Beatrice listened to his words, spoken in that deep and earnest voice, which in after years became so familiar to Her Majesty’s judges and to Parliament—listened with a new sense of pleasure rising in her heart. She was this man’s equal; what he could dare, she could dare; where he could climb, she could follow—ay, and if need be, show the path, and she felt that he acknowledged it. In his sight she was something more than a handsome girl to be admired and deferred to for her beauty’s sake. He had placed her on another level—one, perhaps, that few women would have wished to occupy. But Beatrice was thankful to him. It was the first taste of supremacy that she had ever known.
It is something to stir the proud heart of such a woman as Beatrice, in that moment when for the first time she feels herself a conqueror, victorious, not through the vulgar advantage of her sex, not by the submission of man’s coarser sense, but rather by the overbalancing weight of mind.
“Do you know,” she said, suddenly looking up, “you make me very proud,” and she stretched out her hand to him.
He took it, and, bending, touched it with his lips. There was no possibility of misinterpreting the action, and though she coloured a little—for, till then, no man had even kissed the tip of her finger—she did not misinterpret it. It was an act of homage, and that was all.
And so they sealed the compact of their perfect friendship for ever and a day.
Then came a moment’s silence. It was Geoffrey who broke it.
“Miss Granger,” he said, “will you allow me to preach you a lecture, a very short one?”
“Go on,” she said.
“Very well.
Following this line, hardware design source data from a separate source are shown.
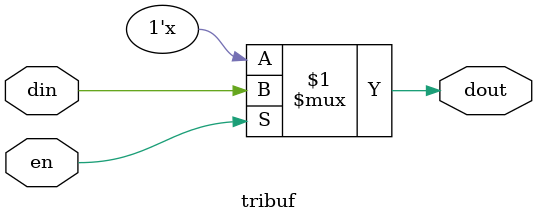
<source format=v>
`timescale 1ns / 1ps
module tribuf
	(input din, 
	 input en,
    output dout);

	assign dout = en ? din : 1'bz;

endmodule
</source>
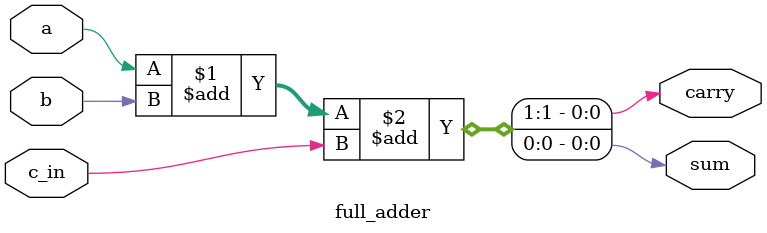
<source format=sv>
module top_module (
	input [3:0] x,
	input [3:0] y,
	output [4:0] sum
);

	// Define signals to hold intermediate values
	wire [3:0] xor_out;
	wire [3:0] carry_out;

	// Instantiate 4 full adders
	full_adder fa0 (.a(x[0]), .b(y[0]), .c_in(1'b0), .sum(sum[0]), .carry(carry_out[0]));
	full_adder fa1 (.a(x[1]), .b(y[1]), .c_in(carry_out[0]), .sum(sum[1]), .carry(carry_out[1]));
	full_adder fa2 (.a(x[2]), .b(y[2]), .c_in(carry_out[1]), .sum(sum[2]), .carry(carry_out[2]));
	full_adder fa3 (.a(x[3]), .b(y[3]), .c_in(carry_out[2]), .sum(sum[3]), .carry(carry_out[3]));

	// Assign overflow bit
	assign sum[4] = carry_out[3];

endmodule
module full_adder (
	input a,
	input b,
	input c_in,
	output sum,
	output carry
);
	assign {carry, sum} = a + b + c_in;

endmodule

</source>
Do not blame me if you don’t like it, and do not set me down as a prig, though I am going to tell you your faults as I read them in your own words. You are proud and ambitious, and the cramped lines in which you are forced to live seem to strangle you. You have suffered, and have not learned the lesson of suffering—humility. You have set yourself up against Fate, and Fate sweeps you along like spray upon the gale, yet you go unwilling. In your impatience you have flown to learning for refuge, and it has completed your overthrow, for it has induced you to reject as non-existent all that you cannot understand. Because your finite mind cannot search infinity, because no answer has come to all your prayers, because you see misery and cannot read its purpose, because you suffer and have not found rest, you have said there is naught but chance, and become an atheist, as many have done before you. Is it not true?”